• DOCUMENT SECTION:
--

Laura Jane Grace, “Hole in My Head”

The former Against Me! vocalist returns to the business of blisteringly blunt and spare rock music with elements of her COVID-era folk efforts captured in what often feels like a rough haste.
Reviews

Laura Jane Grace, Hole in My Head

The former Against Me! vocalist returns to the business of blisteringly blunt and spare rock music with elements of her COVID-era folk efforts captured in what often feels like a rough haste.

Words: A.D. Amorosi

February 20, 2024

Laura Jane Grace
Hole in My Head 
POLYVINYL

It’s hard to believe that it’s been over a decade since Against Me!’s frontperson Laura Jane Grace came out as trans with the release of her band’s punishing punk manifesto Transgender Dysphoria Blues arriving shortly after—and she hasn’t taken her foot off the pedal since. While Against Me! aided Grace in her transition with the loaded-for-bear blues of 2016’s Shape Shift with Me, the vocalist’s own solo albums such as Bought to Rot (with her band The Devouring Mothers) and Stay Alive offered her a more poetic place to blossom, then nestle, within their subtler shades of melody and arrangement.

Hole in My Head, then, is the sound of Grace back to the business of blisteringly blunt and spare, cold-sweat-speedy rawk (25 minutes, 11 tracks) with elements of her COVID-era folk effort Stay Alive and the metallic pop-tones of Against Me! brushing up against a messy lyrical mix. Yes, you can co-credit one-time Rise Against producer Matt Allison and Drive-By Truckers bassist Matt Patton for aiding-abetting in the rough haste of Hole in My Head. Everything else is pure Laura Jane: her oversized singing style eschewing nuance, her spiky guitars, her trash-can percussive style.

And while the fired-up folk of “Keep Your Wheels Straight” and “Dysphoria Hoodie” sound close to what she accomplished on Stay Alive, “I’m Not a Cop” feels fresh as it goes backward to utilize Patton’s Truckers’ boogie éclat and their vintage rock ’n’ roll extremes. If she’s not rhapsodizing on her facial feminization surgery with the album’s title track, Grace is looking outward to those “following or leading” on the gusty-guitar-filled “Punk Rock in Basements” and the trans-truisms of “Cuffing Season.” On that last cut in particular, Grace proves how she’s paying the cost to be the boss of her own destiny, no matter what the price.

--

• Collected data:
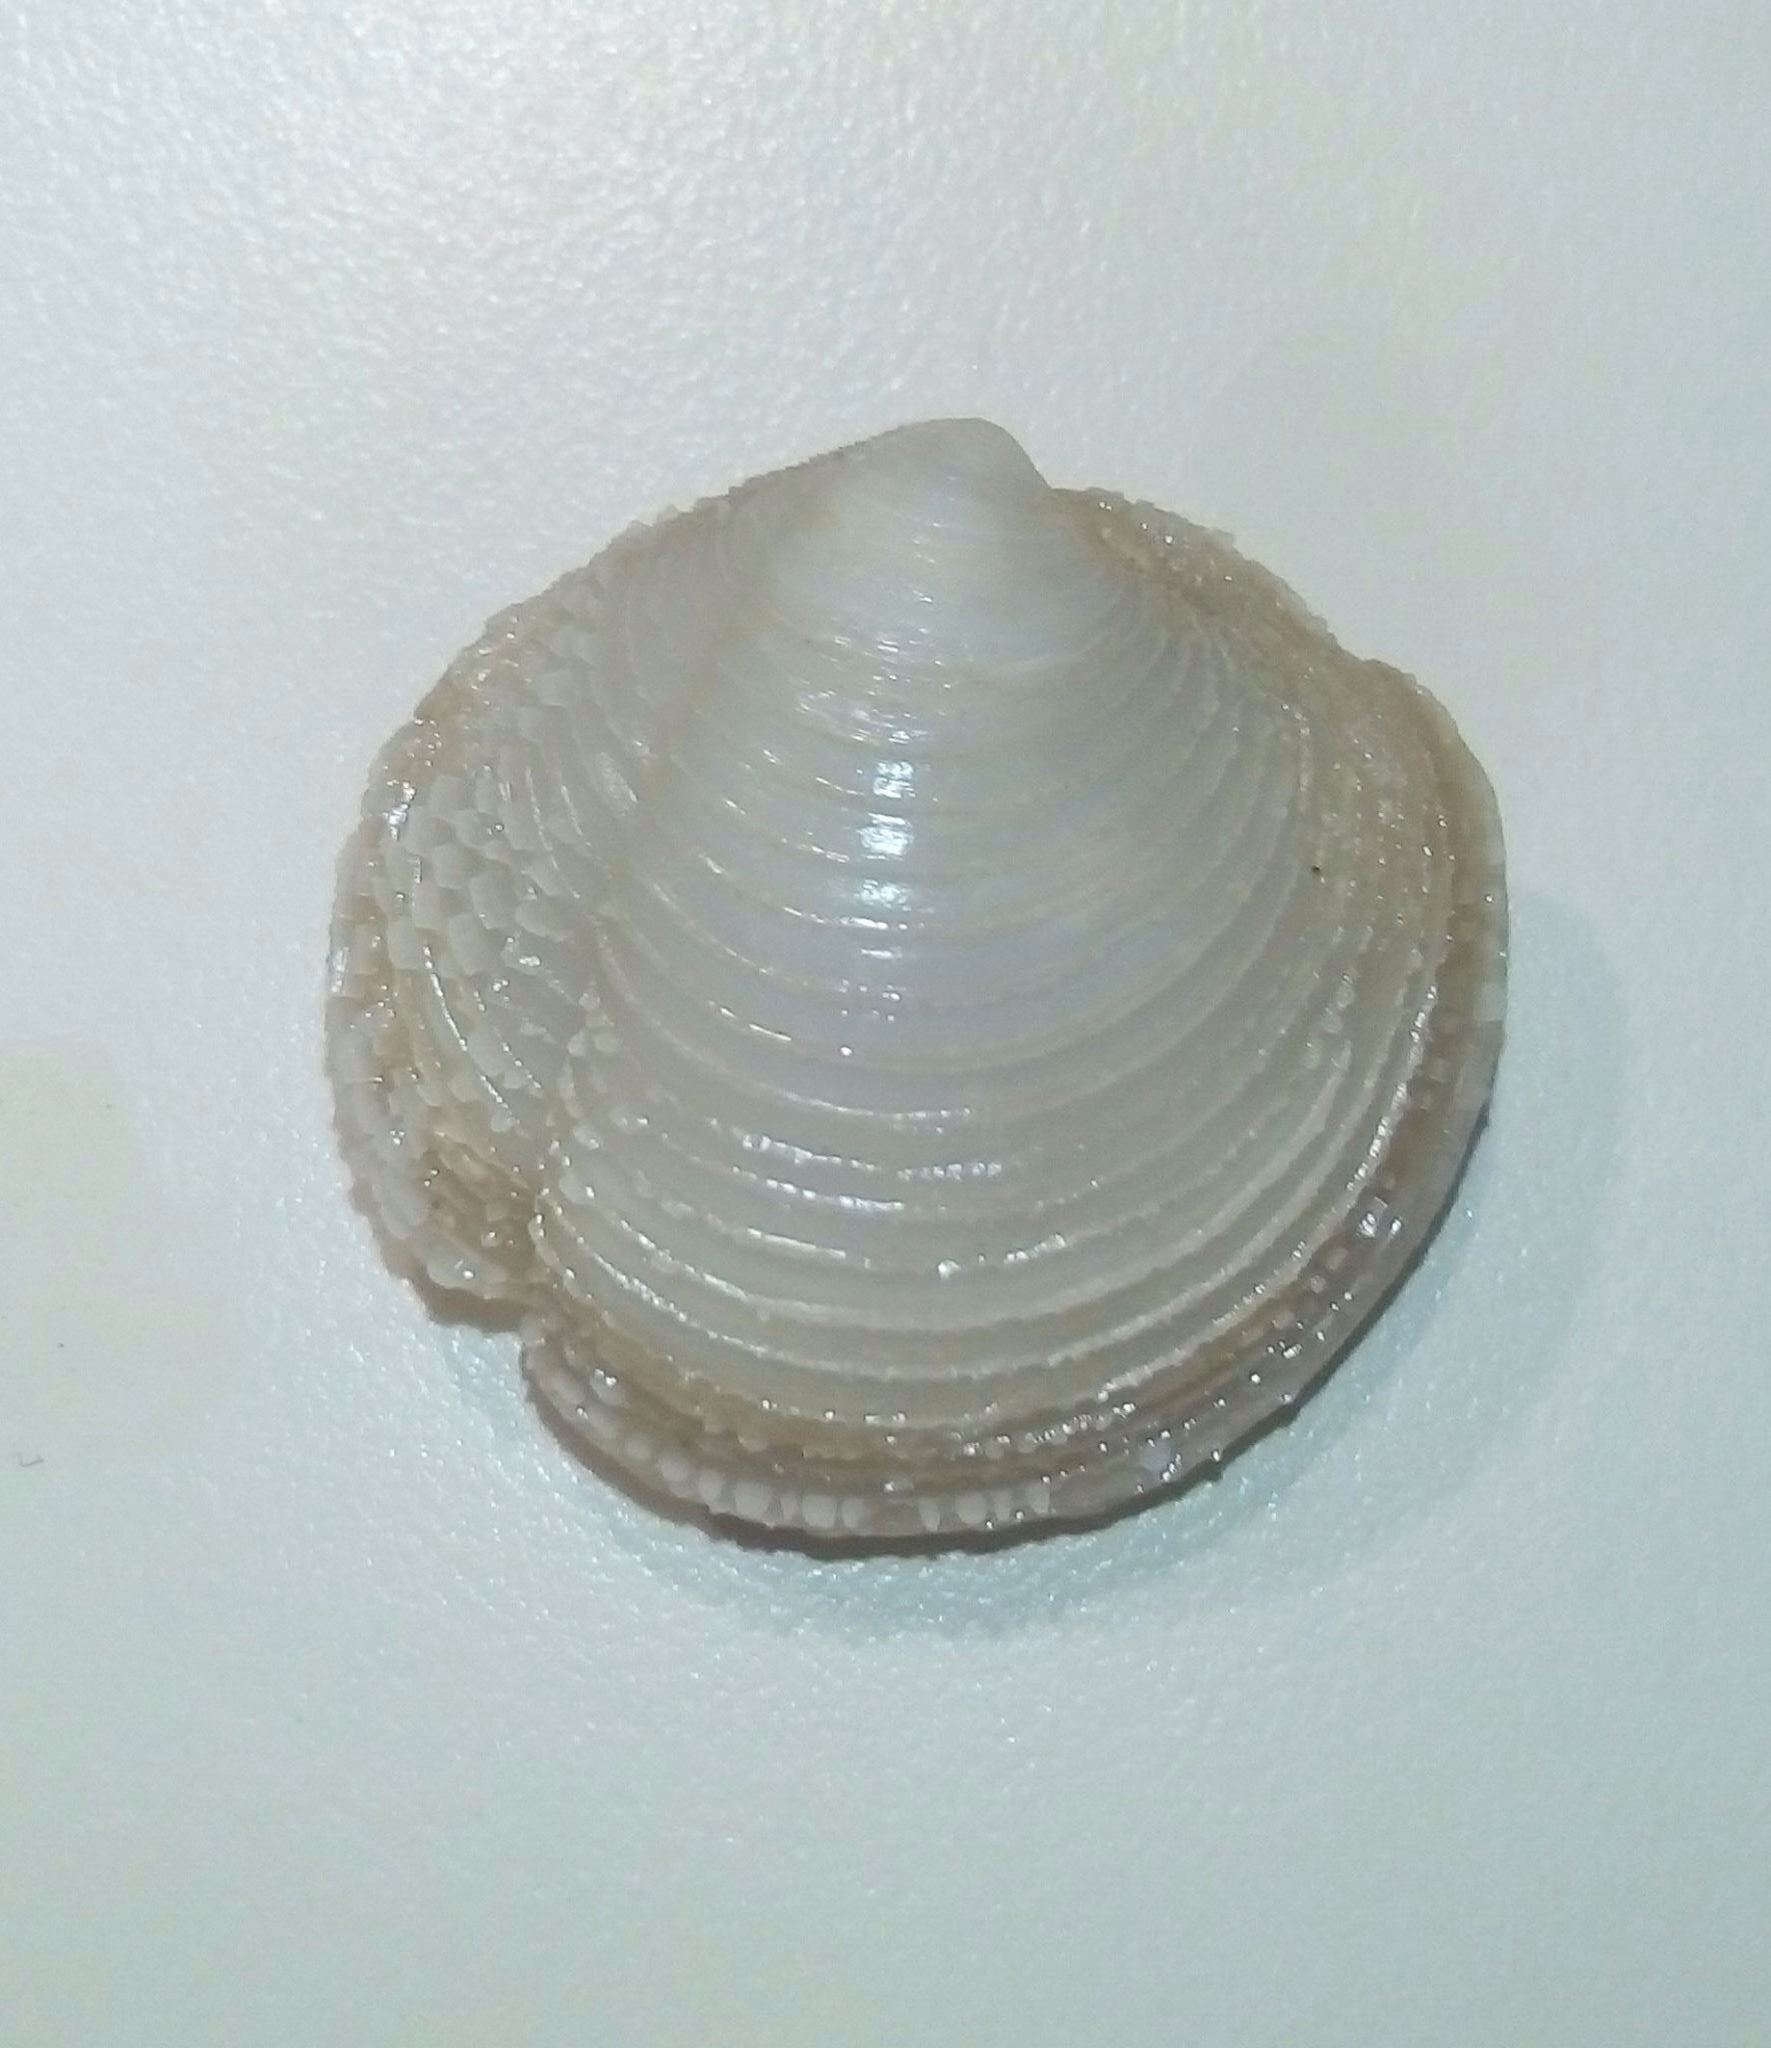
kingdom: Animalia
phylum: Mollusca
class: Bivalvia
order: Lucinida
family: Lucinidae
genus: Lucina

--

• WORK REQUEST: Duplicate the passage of the album review between "And while the" and "what the price.", inclusive.

• RESPONSE:
And while the fired-up folk of “Keep Your Wheels Straight” and “Dysphoria Hoodie” sound close to what she accomplished on Stay Alive, “I’m Not a Cop” feels fresh as it goes backward to utilize Patton’s Truckers’ boogie éclat and their vintage rock ’n’ roll extremes. If she’s not rhapsodizing on her facial feminization surgery with the album’s title track, Grace is looking outward to those “following or leading” on the gusty-guitar-filled “Punk Rock in Basements” and the trans-truisms of “Cuffing Season.” On that last cut in particular, Grace proves how she’s paying the cost to be the boss of her own destiny, no matter what the price.